(Activity):
Please convert the records, starting at the first line and ending at the line that contains "- In : THE CONVERSATION, 15", into a Markdown table with a Row column for the row number and a Text column for the line, leaving out blank lines.
- - -
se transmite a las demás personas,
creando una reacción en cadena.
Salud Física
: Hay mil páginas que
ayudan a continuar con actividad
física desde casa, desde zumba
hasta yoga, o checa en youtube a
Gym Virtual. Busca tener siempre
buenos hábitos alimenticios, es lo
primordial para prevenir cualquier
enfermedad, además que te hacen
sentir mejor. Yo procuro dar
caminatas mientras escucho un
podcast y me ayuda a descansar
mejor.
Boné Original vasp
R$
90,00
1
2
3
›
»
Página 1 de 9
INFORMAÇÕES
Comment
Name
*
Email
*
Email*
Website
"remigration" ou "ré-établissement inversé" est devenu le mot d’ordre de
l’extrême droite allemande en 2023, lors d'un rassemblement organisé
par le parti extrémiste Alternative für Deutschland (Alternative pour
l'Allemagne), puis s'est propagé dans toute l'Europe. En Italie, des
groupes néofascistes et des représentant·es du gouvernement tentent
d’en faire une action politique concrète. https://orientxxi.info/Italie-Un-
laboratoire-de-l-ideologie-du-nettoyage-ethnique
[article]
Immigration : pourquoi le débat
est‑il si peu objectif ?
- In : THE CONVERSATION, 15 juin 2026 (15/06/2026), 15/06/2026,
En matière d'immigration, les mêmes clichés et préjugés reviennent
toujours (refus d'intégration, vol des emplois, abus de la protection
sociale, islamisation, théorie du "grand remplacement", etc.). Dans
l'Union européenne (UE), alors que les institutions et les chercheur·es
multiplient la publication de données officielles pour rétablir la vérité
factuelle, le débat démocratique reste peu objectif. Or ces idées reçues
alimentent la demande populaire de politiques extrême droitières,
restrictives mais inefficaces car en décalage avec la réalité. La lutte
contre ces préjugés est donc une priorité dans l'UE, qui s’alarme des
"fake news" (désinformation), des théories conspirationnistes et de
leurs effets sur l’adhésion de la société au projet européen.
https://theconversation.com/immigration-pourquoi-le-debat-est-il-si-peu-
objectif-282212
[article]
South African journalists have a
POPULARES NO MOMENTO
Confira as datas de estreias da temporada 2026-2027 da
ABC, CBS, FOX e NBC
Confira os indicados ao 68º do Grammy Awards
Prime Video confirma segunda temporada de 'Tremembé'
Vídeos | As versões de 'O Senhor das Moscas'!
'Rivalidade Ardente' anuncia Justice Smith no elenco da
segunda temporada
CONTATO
- - -
(Problem solution):
| Row | Text |
|---|---|
| 1 | se transmite a las demás personas, |
| 2 | creando una reacción en cadena. |
| 3 | Salud Física |
| 4 | : Hay mil páginas que |
| 5 | ayudan a continuar con actividad |
| 6 | física desde casa, desde zumba |
| 7 | hasta yoga, o checa en youtube a |
| 8 | Gym Virtual. Busca tener siempre |
| 9 | buenos hábitos alimenticios, es lo |
| 10 | primordial para prevenir cualquier |
| 11 | enfermedad, además que te hacen |
| 12 | sentir mejor. Yo procuro dar |
| 13 | caminatas mientras escucho un |
| 14 | podcast y me ayuda a descansar |
| 15 | mejor. |
| 16 | Boné Original vasp |
| 17 | R$ |
| 18 | 90,00 |
| 19 | 1 |
| 20 | 2 |
| 21 | 3 |
| 22 | › |
| 23 | » |
| 24 | Página 1 de 9 |
| 25 | INFORMAÇÕES |
| 26 | Comment |
| 27 | Name |
| 28 | * |
| 29 | Email |
| 30 | * |
| 31 | Email* |
| 32 | Website |
| 33 | "remigration" ou "ré-établissement inversé" est devenu le mot d’ordre de |
| 34 | l’extrême droite allemande en 2023, lors d'un rassemblement organisé |
| 35 | par le parti extrémiste Alternative für Deutschland (Alternative pour |
| 36 | l'Allemagne), puis s'est propagé dans toute l'Europe. En Italie, des |
| 37 | groupes néofascistes et des représentant·es du gouvernement tentent |
| 38 | d’en faire une action politique concrète. https://orientxxi.info/Italie-Un- |
| 39 | laboratoire-de-l-ideologie-du-nettoyage-ethnique |
| 40 | [article] |
| 41 | Immigration : pourquoi le débat |
| 42 | est‑il si peu objectif ? |
| 43 | - In : THE CONVERSATION, 15 juin 2026 (15/06/2026), 15/06/2026, |